Sound like you are all in on the SB9600 interfacing. When I referred
> to "single ended", I should have said "not differential". There are
> points on the option connector that look like they connect to
> circuitry in the radio that does the same job as the SN65176BP. TTL
> TX/RX lines referenced to gnd, with busy (bidirectional signaling).
It does seem like it might reduce parts count if we tapped the SB9600
bus at a point where it's single ended. I haven't studied the schematic
yet to see where / if that's possible.
> I believe the much (much) slower, and higher pricepoint MiniMega2560
> has enough I/O for everything we want.
"Much slower" in this case means "about the same speed as the PIC on the
original Xcat -- roughly 1/8 the speed. The higher pricepoint is like
eight times the price of the Pico. It's a hell of a tradeoff for
getting 5V i/o, especially given how simple the necessary design appears
to be. I also suspect getting the Mega to work in the x9k version is
impractical: Skip said getting the timing right for the old X version
was tricky. Part of the idea here was to do a next-generation X device,
learning along the way, before doing an X9k device.

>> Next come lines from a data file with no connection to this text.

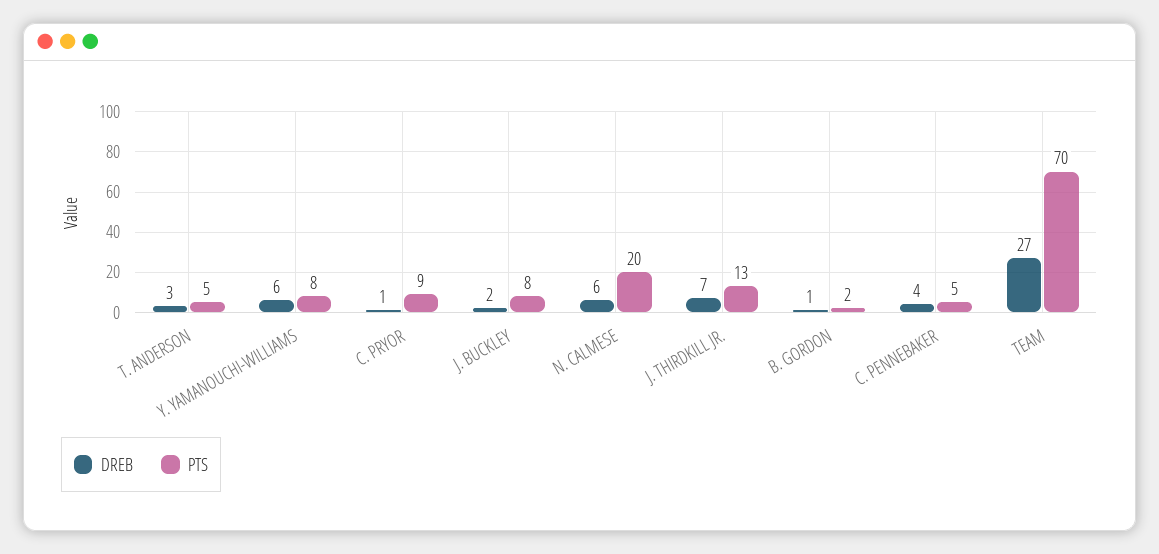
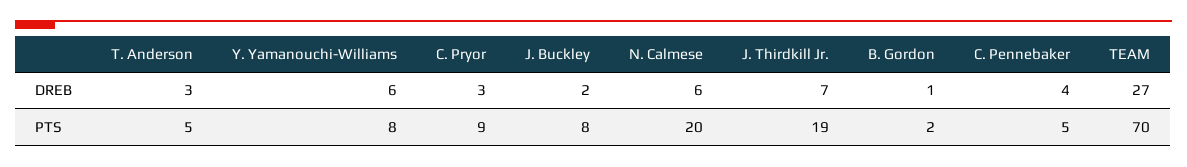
  {
    "DREB": {
      "T. ANDERSON": 3,
      "Y. YAMANOUCHI-WILLIAMS": 6,
-     "C. PRYOR": 1,
+     "C. PRYOR": 3,
      "J. BUCKLEY": 2,
      "N. CALMESE": 6,
      "J. THIRDKILL JR.": 7,
      "B. GORDON": 1,
      "C. PENNEBAKER": 4,
      "TEAM": 27
    },
    "PTS": {
      "T. ANDERSON": 5,
      "Y. YAMANOUCHI-WILLIAMS": 8,
      "C. PRYOR": 9,
      "J. BUCKLEY": 8,
      "N. CALMESE": 20,
-     "J. THIRDKILL JR.": 13,
+     "J. THIRDKILL JR.": 19,
      "B. GORDON": 2,
      "C. PENNEBAKER": 5,
      "TEAM": 70
    }
  }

> How are you invisioning loading the initial codeplug data and
> maintaining the configuration?
If the X9kcat can emulate an eeprom, then the "how" doesn't really
matter -- RSS works, but so will anything else that can pretend to be
RSS. If it additionally has a command set accessible over some sort of
(probably serial) channel, whatever that may be, then there's an
additional way code plug data could be shoved in.